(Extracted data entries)
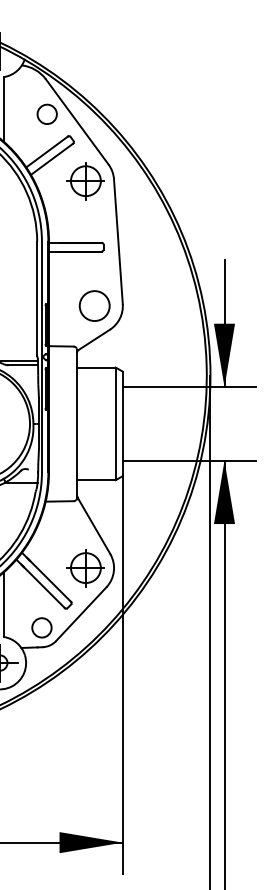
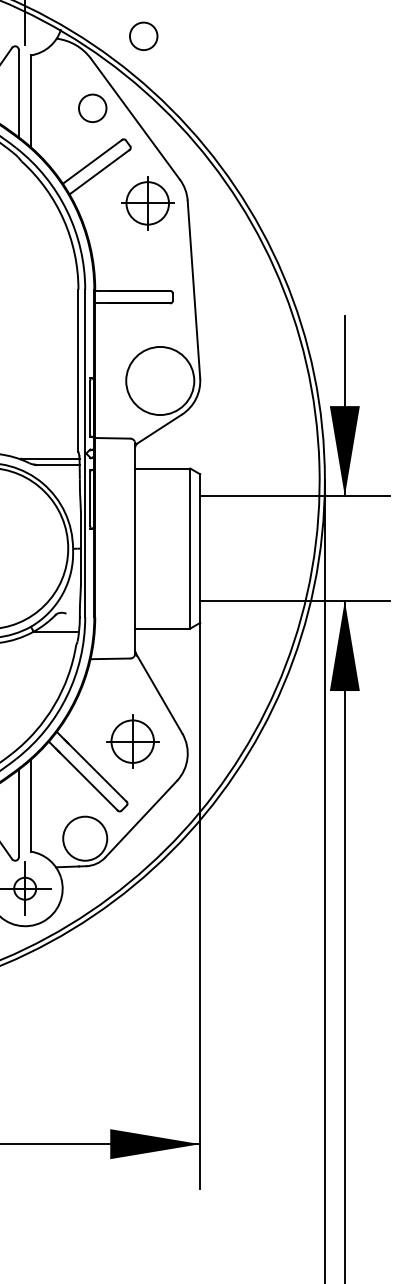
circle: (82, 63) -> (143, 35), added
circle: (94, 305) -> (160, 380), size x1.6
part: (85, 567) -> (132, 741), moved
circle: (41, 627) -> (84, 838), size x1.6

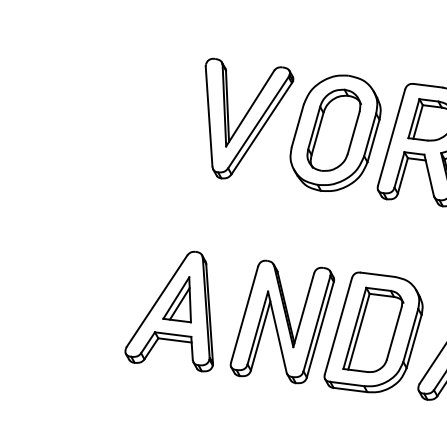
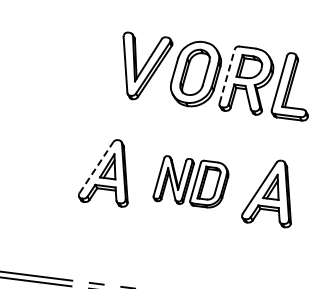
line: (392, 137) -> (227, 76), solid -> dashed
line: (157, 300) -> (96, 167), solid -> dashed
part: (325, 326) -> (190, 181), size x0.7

TRY IT |
Please retype the records above exactly, excluding every picture.

EXERCISE SOLUTION |
circle: (82, 63) -> (143, 35), added
circle: (94, 305) -> (160, 380), size x1.6
part: (85, 567) -> (132, 741), moved
circle: (41, 627) -> (84, 838), size x1.6

line: (392, 137) -> (227, 76), solid -> dashed
line: (157, 300) -> (96, 167), solid -> dashed
part: (325, 326) -> (190, 181), size x0.7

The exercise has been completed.